OGH 12Os39/87

OGH12Os39/8714.5.1987

Der Oberste Gerichtshof hat am 14.Mai 1987 durch den Senatspräsidenten des Obersten Gerichtshofes Dr. Keller als Vorsitzenden und durch die Hofräte des Obersten Gerichtshofes Dr. Kral, Hon.Prof. Dr. Steininger, Dr. Hörburger und Dr. Lachner als weitere Richter, in Gegenwart des Richteramtsanwärters Dr. Kleindienst-Passweg als Schriftführerin, in der Strafsache gegen Walter B*** wegen des Verbrechens der Notzucht nach § 201 Abs. 1 StGB über die Nichtigkeitsbeschwerde und Berufung des Angeklagten gegen das Urteil des Landesgerichtes für Strafsachen Wien als Schöffengericht vom 2.Dezember 1986, GZ 2 b Vr 10.918/86-27, nach öffentlicher Verhandlung in Anwesenheit des Vertreters des Generalprokurators, Generalanwalt Dr. Gehart und des Verteidigers Dr. Erich Heliczer jedoch in Abwesenheit des Angeklagten zu Recht erkannt:

 

Spruch:

Die Nichtigkeitsbeschwerde wird verworfen.

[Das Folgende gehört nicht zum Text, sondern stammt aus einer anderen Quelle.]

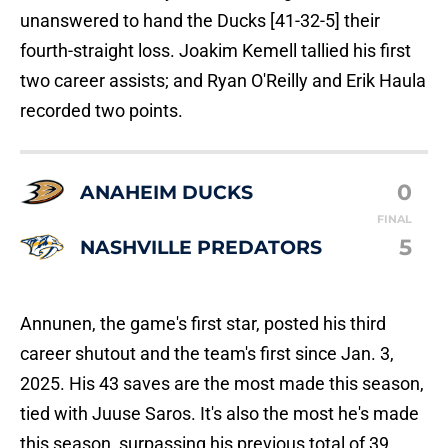
unanswered to hand the Ducks [41-32-5] their
fourth-straight loss. Joakim Kemell tallied his first
two career assists; and Ryan O'Reilly and Erik Haula
recorded two points.
0
ANAHEIM DUCKS
FINAL
5
NASHVILLE PREDATORS
Annunen, the game's first star, posted his third
career shutout and the team's first since Jan. 3,
2025. His 43 saves are the most made this season,
tied with Juuse Saros. It's also the most he's made
this season, surpassing his previous total of 39.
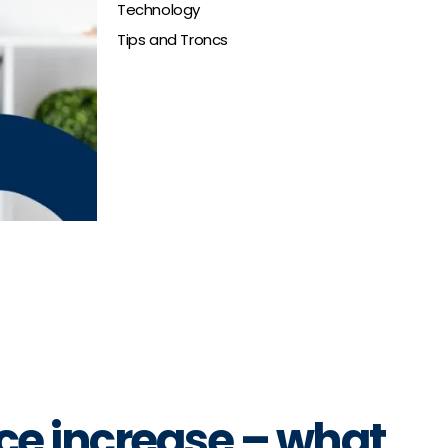
Technology
Tips and Troncs
ce increase – what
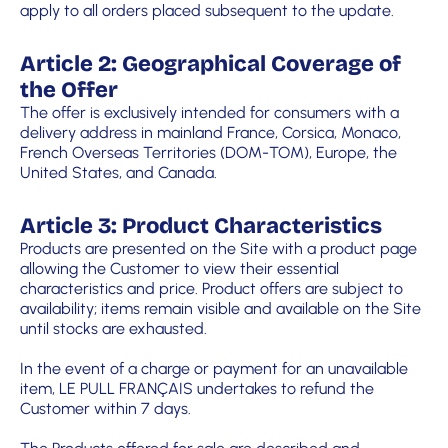
apply to all orders placed subsequent to the update.
Article 2: Geographical Coverage of
the Offer
The offer is exclusively intended for consumers with a
delivery address in mainland France, Corsica, Monaco,
French Overseas Territories (DOM-TOM), Europe, the
United States, and Canada.
Article 3: Product Characteristics
Products are presented on the Site with a product page
allowing the Customer to view their essential
characteristics and price. Product offers are subject to
availability; items remain visible and available on the Site
until stocks are exhausted.
In the event of a charge or payment for an unavailable
item, LE PULL FRANÇAIS undertakes to refund the
Customer within 7 days.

Der Berufung wird nicht Folge gegeben.

Gemäß § 390 a StPO fallen dem Angeklagten die Kosten des Rechtsmittelverfahrens zur Last.

Text

Gründe:

Mit dem angefochtenen Urteil wurde der am 27.August 1956 geborene Walter B*** des Verbrechens der Notzucht nach § 201 Abs. 1 StGB schuldig erkannt und zu einer Freiheitsstrafe verurteilt. Ihm liegt zur Last, am 11.September 1986 in Wien die zur Tatzeit 18-jährige Martina K*** mit Gewalt gegen ihre Person, indem er sie in ein Gestrüpp zerrte, sie dort zu Boden riß und mehrmals würgte, widerstandsunfähig gemacht und in diesem Zustand zum außerehelichen Beischlaf mißbraucht zu haben.

Dieses Urteil bekämpft der Angeklagte im Schuldspruch mit einer auf § 281 Abs. 1 Z 5 und 10 StPO gestützten Nichtigkeitsbeschwerde und im Strafausspruch mit Berufung.

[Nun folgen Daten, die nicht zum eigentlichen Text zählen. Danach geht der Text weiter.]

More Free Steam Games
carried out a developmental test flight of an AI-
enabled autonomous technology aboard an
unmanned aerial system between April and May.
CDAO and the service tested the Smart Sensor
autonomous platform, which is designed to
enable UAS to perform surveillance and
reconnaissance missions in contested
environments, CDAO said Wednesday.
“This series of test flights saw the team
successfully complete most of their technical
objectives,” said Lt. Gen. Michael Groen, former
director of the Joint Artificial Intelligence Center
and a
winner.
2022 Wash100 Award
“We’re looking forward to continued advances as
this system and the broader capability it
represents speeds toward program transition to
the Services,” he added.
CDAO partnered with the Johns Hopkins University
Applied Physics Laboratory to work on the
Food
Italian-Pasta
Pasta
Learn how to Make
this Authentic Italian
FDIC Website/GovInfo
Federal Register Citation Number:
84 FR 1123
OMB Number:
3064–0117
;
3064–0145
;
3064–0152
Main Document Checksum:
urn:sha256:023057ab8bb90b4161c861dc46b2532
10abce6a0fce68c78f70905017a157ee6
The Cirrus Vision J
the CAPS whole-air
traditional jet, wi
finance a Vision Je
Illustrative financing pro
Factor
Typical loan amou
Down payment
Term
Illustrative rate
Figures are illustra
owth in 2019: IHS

In der Mängelrüge (Z 5) macht er geltend, das Urteil sei in bezug auf die Annahme einer (durch Gewalt bewirkten) Widerstandsunfähigkeit des Tatopfers (§ 201 Abs. 1 StGB zum Unterschied von § 202 Abs. 1 StGB) undeutlich, unvollständig und unzureichend begründet.

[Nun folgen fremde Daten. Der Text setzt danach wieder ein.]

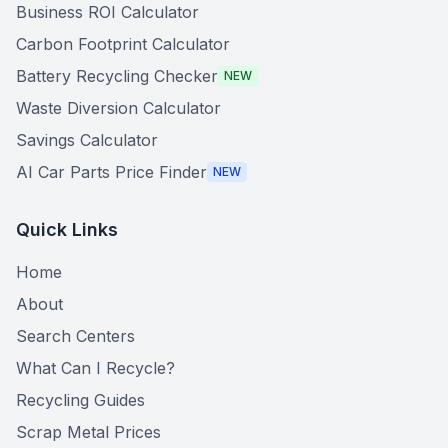
Business ROI Calculator
Carbon Footprint Calculator
Battery Recycling Checker
NEW
Waste Diversion Calculator
Savings Calculator
AI Car Parts Price Finder
NEW
Quick Links
Home
About
Search Centers
What Can I Recycle?
Recycling Guides
Scrap Metal Prices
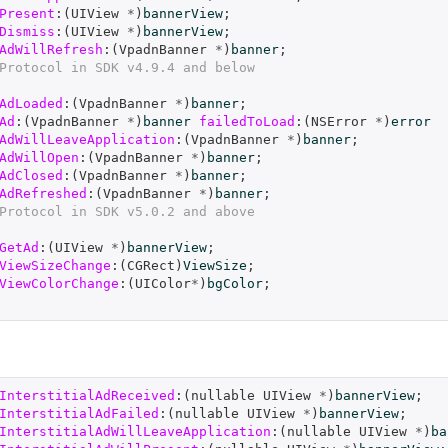
Present
:(
UIView
*
)
bannerView
;
Dismiss
:(
UIView
*
)
bannerView
;
AdWillRefresh
:(
VpadnBanner
*
)
banner
;
Protocol in SDK v4.9.4 and below
AdLoaded
:(
VpadnBanner
*
)
banner
;
Ad
:(
VpadnBanner
*
)
banner
failedToLoad
:(
NSError
*
)
error
AdWillLeaveApplication
:(
VpadnBanner
*
)
banner
;
AdWillOpen
:(
VpadnBanner
*
)
banner
;
AdClosed
:(
VpadnBanner
*
)
banner
;
AdRefreshed
:(
VpadnBanner
*
)
banner
;
Protocol in SDK v5.0.2 and above
GetAd
:(
UIView
*
)
bannerView
;
ViewSizeChange
:(
CGRect
)
ViewSize
;
ViewColorChange
:(
UIColor
*
)
bgColor
;
InterstitialAdReceived
:(
nullable
UIView
*
)
bannerView
;
InterstitialAdFailed
:(
nullable
UIView
*
)
bannerView
;
InterstitialAdWillLeaveApplication
:(
nullable
UIView
*
)
ba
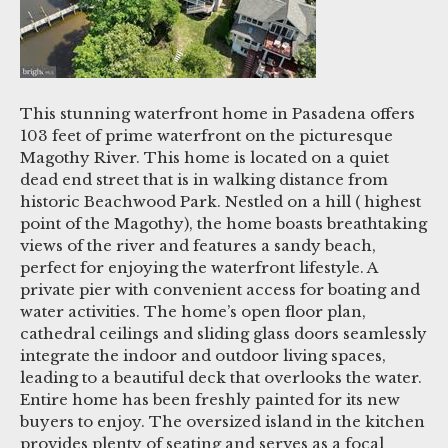
This stunning waterfront home in Pasadena offers
103 feet of prime waterfront on the picturesque
Magothy River. This home is located on a quiet
dead end street that is in walking distance from
historic Beachwood Park. Nestled on a hill ( highest
point of the Magothy), the home boasts breathtaking
views of the river and features a sandy beach,
perfect for enjoying the waterfront lifestyle. A
private pier with convenient access for boating and
water activities. The home’s open floor plan,
cathedral ceilings and sliding glass doors seamlessly
integrate the indoor and outdoor living spaces,
leading to a beautiful deck that overlooks the water.
Entire home has been freshly painted for its new
buyers to enjoy. The oversized island in the kitchen
provides plenty of seating and serves as a focal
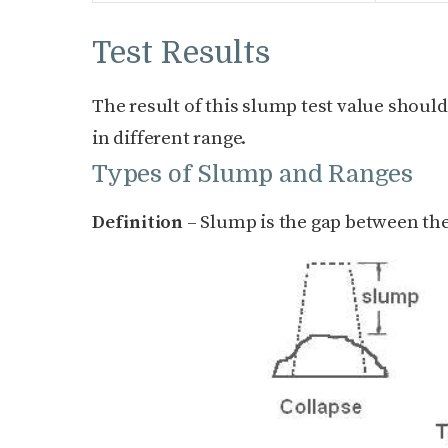
Test Results
The result of this slump test value shoul
in different range.
Types of Slump and Ranges
Definition
– Slump is the gap between the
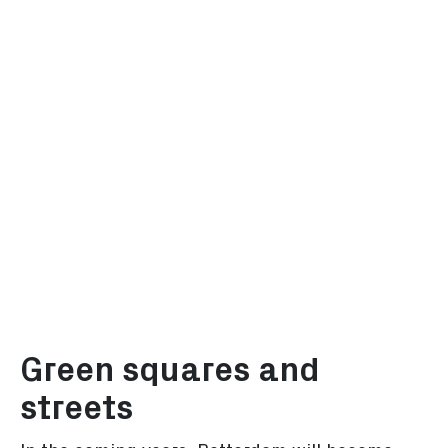
Green squares and
streets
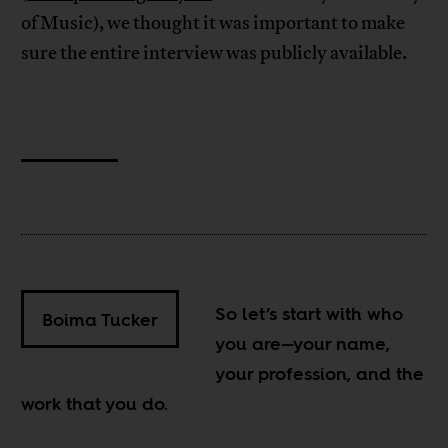
of Music), we thought it was important to make
sure the entire interview was publicly available.
So let’s start with who
Boima Tucker
you are—your name,
your profession, and the
work that you do.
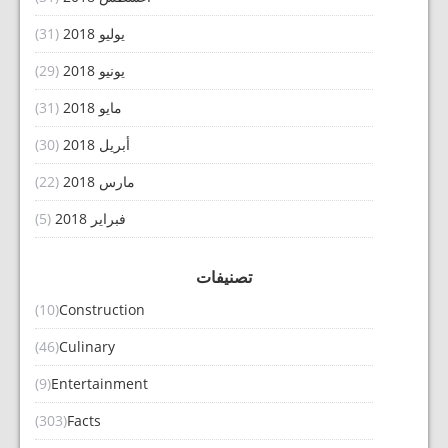
(31)
يوليو 2018
(29)
يونيو 2018
(31)
مايو 2018
(30)
أبريل 2018
(22)
مارس 2018
(5)
فبراير 2018
تصنيفات
(10)
Construction
(46)
Culinary
(9)
Entertainment
(303)
Facts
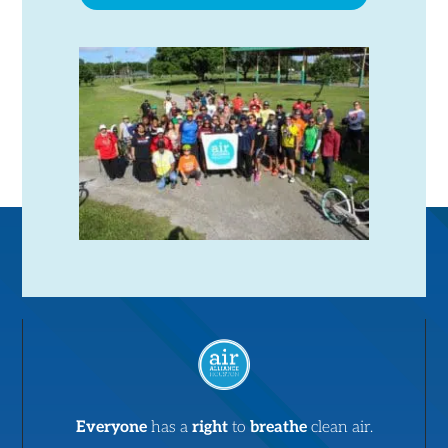
Everyone
has a
right
to
breathe
clean air.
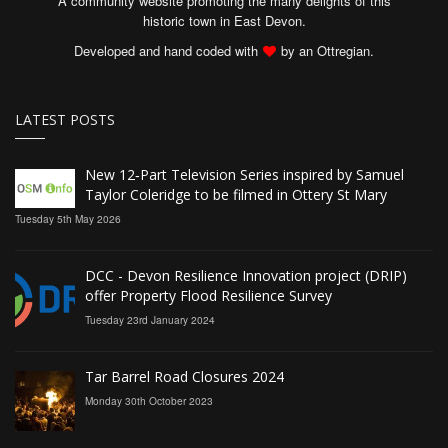
A community website promoting the many delights of this
historic town in East Devon.
Developed and hand coded with
by an Ottregian.
LATEST POSTS
New 12‑Part Television Series inspired by Samuel
Taylor Coleridge to be filmed in Ottery St Mary
Tuesday 5th May 2026
DCC - Devon Resilience Innovation project (DRIP)
offer Property Flood Resilience Survey
Tuesday 23rd January 2024
Tar Barrel Road Closures 2024
Monday 30th October 2023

Keiner dieser Begründungsmängel liegt indes vor:

Rechtliche Beurteilung

Als aktenwidrig erweist sich das Beschwerdevorbringen, die Zeugin Martina K*** habe angegeben, vor dem Angeklagten, der sie auf ihrem nächtlichen Heimweg ansprach und begleiten wollte, bereits Angst gehabt zu haben, als ein Auto an ihnen vorbeifuhr. Denn die Zeugin hat ausdrücklich bekundet, in diesem Zeitpunkt noch nicht das Gefühl gehabt zu haben, daß der Angeklagte ihr etwas tun würde (S 67, 164). Schon darum ist aber auch nicht entscheidungswesentlich, daß die Zeugin es unterließ, das vorbeifahrende Auto anzuhalten; hatte doch der Angriff in diesem Moment noch nicht einmal begonnen.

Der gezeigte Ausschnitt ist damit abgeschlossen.